DOKUMEN SUMBER |
┄┄┄┄┄┄┄┄┄┄┄┄┄┄┄┄┄┄┄┄
Setelah cukup melelahkkan tapi menyenangkan mendaki tingkatan, akhirnya kita sampai di tingkat tertinggi. Di tingkatan ini terdapat Sao milik Dala Wolo. Dia adalah leluhur pendiri Kampung Saga. Ada juga makam dari dua anjing kesayangan peliharaan Dala Wolo yang sangat sakral dimana hanya boleh dimasuki oleh Mausalaki dari Kampung Saga. Di tingkatan ini, panorama yang terpandang akan sangat mengagumkan.
Lanskap Taman Nasional Kelimutu yang rimbun dikerumuni hutan hijau akan terlihat manis. Tumbuhan kelapa di lembah menjadi pesona menyejukkan mata. Kampung Saga yang ditaburi rumah Sao menjadi suguhan yang paling sedap dalam balutan budaya. Di kejauhan, gemerujug Air Terjun Muru Wena setinggi 50 meter terlihat begitu anggun merayapi tebing dikelilingi pepohonan tinggi. Dari Kampung Saga, Air Terjun Muru Wena bisa kita dekati dalam perjalanan jalan kaki satu jam. Namun, menyaksikan dari puncak Kampung Saga saja, air terjun ini sudah bisa memikat kepada siapapun yang melihatnya.
Hikayat Anjing Dala Wolo
Tidak perlu buru-buru untuk turun karena biasanya saat di puncak Kampung Saga Pak Maxi akan berkisah tentang Anjing Dala Wolo. Alkisah, ada sepasang anjing milik Dala Wolo. Suatu waktu mereka kawin dan mengandung. Tapi, tak lazimnya anjing biasa, anjing itu mengandung lama, sampai sembilan bulan.
Akhirnya di kolong Sao Dala Wolo, anjing itu melahirkan. Ajaib, yang terlahir seorang bayi perempuan! Anak ini lalu tumbuh besar menjadi gadis cantik. Hingga suatu waktu, terjadilah serangan dari penjajah VOC Belanda ke Kampung Saga dimana gadis itu dibawa pergi. Tak semata direbut cuma-cuma, anak gadis itu dibarter dengan emas atau londa yang begitu banyak.
┄┄┄┄┄┄┄┄┄┄┄┄┄┄┄┄┄┄┄┄
DATA YANG DIBERIKAN |
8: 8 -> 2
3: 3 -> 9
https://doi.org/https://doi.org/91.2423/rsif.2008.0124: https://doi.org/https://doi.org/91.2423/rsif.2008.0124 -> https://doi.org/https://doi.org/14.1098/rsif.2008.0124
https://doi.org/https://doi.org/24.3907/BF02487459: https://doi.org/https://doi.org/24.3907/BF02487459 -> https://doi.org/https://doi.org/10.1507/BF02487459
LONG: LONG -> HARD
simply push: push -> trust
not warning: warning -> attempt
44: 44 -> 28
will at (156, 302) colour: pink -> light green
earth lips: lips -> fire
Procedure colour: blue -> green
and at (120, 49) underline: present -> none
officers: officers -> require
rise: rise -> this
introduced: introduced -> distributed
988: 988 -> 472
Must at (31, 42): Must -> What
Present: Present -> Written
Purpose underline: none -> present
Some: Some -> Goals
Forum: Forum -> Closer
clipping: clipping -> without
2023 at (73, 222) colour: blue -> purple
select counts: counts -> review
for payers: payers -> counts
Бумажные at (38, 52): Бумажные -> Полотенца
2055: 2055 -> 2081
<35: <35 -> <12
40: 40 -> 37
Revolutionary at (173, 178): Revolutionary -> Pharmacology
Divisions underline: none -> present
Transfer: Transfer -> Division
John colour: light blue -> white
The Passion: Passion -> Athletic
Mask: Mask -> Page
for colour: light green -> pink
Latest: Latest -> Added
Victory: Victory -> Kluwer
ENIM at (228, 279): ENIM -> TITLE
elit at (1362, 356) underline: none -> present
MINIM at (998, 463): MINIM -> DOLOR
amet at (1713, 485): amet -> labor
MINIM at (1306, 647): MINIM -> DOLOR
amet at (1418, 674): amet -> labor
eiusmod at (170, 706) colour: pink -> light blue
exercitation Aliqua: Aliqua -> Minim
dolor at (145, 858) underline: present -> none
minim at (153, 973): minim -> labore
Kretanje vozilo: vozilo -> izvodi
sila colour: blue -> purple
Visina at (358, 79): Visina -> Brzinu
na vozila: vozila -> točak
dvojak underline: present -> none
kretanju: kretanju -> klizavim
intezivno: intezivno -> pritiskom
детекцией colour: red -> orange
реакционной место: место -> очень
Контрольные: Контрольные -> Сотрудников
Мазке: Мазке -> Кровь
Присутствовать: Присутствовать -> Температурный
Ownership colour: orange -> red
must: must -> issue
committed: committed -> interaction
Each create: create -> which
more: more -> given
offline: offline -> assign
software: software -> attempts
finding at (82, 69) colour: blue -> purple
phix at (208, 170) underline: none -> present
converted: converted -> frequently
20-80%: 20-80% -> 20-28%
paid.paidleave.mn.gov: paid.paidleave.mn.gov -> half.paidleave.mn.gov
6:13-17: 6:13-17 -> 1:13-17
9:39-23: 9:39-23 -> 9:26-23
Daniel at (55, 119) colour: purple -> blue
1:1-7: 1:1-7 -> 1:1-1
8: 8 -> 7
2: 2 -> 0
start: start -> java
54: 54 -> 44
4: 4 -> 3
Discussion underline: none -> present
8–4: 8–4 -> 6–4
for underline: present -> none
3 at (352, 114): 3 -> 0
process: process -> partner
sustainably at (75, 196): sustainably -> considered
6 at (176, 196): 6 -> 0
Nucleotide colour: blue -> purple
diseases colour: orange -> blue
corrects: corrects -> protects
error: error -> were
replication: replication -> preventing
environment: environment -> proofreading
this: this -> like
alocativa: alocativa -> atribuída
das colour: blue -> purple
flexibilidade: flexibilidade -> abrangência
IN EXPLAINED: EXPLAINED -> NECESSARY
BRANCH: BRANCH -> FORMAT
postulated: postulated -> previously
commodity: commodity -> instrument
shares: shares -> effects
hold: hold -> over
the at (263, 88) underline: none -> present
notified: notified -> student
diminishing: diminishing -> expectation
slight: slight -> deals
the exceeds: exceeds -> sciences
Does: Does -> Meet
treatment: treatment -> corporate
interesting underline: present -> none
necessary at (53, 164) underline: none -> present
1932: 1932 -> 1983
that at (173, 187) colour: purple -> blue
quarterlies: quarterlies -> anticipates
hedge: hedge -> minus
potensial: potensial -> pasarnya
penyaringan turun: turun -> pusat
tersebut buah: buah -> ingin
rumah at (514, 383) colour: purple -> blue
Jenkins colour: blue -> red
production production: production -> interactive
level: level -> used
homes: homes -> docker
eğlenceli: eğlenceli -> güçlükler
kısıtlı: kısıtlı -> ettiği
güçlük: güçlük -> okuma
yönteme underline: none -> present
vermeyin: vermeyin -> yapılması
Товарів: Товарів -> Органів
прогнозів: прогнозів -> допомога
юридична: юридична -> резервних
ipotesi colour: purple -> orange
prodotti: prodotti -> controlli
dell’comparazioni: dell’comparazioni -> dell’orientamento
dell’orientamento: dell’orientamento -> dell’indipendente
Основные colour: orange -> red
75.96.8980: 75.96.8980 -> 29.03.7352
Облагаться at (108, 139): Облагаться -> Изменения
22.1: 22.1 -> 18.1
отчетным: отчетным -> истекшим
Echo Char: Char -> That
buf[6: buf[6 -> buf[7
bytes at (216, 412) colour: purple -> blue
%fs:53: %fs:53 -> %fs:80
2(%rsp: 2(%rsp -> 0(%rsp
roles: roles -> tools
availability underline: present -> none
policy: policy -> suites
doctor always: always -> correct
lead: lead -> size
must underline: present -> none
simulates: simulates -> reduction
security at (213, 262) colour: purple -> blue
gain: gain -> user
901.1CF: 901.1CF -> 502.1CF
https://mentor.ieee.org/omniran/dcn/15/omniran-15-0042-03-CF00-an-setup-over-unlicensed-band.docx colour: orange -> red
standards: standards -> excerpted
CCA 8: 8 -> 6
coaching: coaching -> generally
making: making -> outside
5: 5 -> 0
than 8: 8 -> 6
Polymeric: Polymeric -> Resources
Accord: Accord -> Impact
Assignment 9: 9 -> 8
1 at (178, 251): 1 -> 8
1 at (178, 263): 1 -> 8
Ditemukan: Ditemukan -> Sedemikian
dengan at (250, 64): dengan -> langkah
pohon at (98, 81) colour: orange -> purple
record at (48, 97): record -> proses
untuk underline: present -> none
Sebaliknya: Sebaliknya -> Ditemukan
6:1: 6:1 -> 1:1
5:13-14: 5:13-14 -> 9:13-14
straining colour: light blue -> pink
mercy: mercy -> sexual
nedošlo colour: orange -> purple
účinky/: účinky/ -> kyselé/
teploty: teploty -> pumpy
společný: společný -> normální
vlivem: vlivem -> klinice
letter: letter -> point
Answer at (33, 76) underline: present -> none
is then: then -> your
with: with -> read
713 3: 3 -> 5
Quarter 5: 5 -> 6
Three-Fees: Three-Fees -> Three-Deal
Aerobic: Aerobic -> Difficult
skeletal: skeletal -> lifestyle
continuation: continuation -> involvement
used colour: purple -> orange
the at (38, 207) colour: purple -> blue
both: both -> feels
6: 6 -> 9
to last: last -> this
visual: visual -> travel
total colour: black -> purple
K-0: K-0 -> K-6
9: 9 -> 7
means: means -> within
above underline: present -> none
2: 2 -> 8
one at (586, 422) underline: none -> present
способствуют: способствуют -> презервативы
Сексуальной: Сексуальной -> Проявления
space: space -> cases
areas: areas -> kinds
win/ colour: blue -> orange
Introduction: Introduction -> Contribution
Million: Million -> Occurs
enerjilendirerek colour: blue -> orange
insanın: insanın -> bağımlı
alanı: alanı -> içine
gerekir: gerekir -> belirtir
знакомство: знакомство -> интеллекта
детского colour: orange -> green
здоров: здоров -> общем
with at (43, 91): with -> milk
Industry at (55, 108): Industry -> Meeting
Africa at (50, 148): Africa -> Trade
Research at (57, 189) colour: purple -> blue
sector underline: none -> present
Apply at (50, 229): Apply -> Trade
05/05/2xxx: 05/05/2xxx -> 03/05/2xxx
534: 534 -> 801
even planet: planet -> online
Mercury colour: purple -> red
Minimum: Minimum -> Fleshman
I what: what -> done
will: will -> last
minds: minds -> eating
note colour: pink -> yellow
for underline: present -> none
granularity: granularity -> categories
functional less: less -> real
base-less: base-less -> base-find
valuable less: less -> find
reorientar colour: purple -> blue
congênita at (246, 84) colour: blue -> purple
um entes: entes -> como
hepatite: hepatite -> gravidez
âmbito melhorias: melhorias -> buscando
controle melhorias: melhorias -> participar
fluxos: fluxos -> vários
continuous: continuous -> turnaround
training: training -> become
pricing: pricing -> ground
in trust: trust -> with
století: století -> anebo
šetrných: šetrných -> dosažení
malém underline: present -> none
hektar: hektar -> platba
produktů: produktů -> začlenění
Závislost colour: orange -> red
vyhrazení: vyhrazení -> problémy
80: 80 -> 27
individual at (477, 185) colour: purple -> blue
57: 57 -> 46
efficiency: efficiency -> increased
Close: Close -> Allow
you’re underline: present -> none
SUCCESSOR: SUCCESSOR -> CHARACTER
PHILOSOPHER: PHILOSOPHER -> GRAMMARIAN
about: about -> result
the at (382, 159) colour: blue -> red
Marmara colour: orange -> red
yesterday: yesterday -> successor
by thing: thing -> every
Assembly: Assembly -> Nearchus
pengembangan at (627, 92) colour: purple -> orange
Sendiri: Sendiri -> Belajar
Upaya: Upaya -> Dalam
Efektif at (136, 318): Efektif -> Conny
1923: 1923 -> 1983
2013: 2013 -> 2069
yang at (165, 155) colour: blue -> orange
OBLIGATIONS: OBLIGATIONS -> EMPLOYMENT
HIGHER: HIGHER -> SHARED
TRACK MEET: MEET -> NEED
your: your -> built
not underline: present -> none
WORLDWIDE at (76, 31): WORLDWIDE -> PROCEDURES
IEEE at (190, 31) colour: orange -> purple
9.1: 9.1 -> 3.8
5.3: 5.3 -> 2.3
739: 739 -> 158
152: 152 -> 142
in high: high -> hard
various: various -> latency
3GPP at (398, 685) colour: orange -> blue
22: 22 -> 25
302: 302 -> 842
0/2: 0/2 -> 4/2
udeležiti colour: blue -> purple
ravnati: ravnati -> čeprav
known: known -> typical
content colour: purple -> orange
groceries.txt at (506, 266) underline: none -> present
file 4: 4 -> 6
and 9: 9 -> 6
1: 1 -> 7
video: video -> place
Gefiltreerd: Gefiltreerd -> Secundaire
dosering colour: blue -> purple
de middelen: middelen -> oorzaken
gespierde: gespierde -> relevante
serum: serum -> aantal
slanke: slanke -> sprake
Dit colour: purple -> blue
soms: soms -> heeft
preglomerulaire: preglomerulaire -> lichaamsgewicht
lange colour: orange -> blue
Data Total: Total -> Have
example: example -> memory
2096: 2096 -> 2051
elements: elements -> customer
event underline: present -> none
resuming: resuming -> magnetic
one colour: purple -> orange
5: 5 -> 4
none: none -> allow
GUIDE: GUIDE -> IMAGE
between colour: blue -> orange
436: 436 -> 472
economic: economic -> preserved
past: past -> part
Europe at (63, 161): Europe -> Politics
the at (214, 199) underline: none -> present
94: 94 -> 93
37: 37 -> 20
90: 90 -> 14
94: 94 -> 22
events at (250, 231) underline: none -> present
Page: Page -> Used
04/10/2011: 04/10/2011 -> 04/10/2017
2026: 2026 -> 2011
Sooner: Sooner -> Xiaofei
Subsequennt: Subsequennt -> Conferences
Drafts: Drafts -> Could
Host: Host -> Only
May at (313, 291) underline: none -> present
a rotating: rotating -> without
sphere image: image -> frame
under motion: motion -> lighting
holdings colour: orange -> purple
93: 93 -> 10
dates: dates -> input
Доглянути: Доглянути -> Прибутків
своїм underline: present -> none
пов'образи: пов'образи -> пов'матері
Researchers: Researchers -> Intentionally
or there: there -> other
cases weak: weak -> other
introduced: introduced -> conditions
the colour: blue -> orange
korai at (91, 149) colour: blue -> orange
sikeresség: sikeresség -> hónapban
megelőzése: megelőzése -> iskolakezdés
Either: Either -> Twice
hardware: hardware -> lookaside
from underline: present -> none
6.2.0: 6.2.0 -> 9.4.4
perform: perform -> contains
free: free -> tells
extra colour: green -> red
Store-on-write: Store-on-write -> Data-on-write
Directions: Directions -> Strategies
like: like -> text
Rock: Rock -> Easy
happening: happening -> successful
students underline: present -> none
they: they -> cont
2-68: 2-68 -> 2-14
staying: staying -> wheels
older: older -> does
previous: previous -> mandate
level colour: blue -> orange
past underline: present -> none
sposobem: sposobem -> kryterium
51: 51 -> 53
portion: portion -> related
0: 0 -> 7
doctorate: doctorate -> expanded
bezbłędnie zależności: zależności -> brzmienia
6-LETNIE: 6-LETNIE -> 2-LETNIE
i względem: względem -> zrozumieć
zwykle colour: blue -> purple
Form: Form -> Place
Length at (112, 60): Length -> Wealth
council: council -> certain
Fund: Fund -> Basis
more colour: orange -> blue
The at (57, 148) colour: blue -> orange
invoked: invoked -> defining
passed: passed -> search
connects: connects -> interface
┄┄┄┄┄┄┄┄┄┄┄┄┄┄┄┄┄┄┄┄
TUJUAN |
Teruskan tulisan tentang Kampung Saga dan hikayat anjing Dala Wolo, dimulai setelah kalimat terakhir yang tercantum.

HASIL |
Suatu hari, VOC berencana ingin membawa gadis Kampung Saga ini ke Belanda melalui Pelabuhan Ende. Akan tetapi, kapal yang membawanya tidak bisa berangkat meski sudah dilakukan upaya sekeras tenaga. Anjing, si “orang tua” gadis itu menyalak terus menerus karena tidak rela. Akhirnya, dipanggillah anjing itu untuk merelakan kepergian gadis itu. Setelah diikhlaskan, kapal Belanda bisa berangkat dengan lancar. Sayangnya, sesampai di Pantai Gading, Afrika Barat, tersiar kabar bahwa gadis itu meninggal dunia.
Sampai kini, keturunan Dala Wolo sangat menghormati anjing. Mereka tidak bisa makan daging anjing. Bahkan jika terkena cipratan darah anjing atau malahan menginjak bekas darah anjing sekalipun, kulit mereka bisa luka. “Silakan boleh percaya atau tidak percaya, tapi itu benar terjadi,” jelas Maksi yang mana istrinya merupakan keturunan Dala Wolo. Namun, orang-orang yang bukan keturunan tidak masalah jika memakan daging anjing. Hanya saja, toleransi tetap harus dilakukan. Tidak ada upacara adat di Kampung Saga yang melakukan pengorbanan yang menyakiti anjing.
Perempuan Dilarang Masuk!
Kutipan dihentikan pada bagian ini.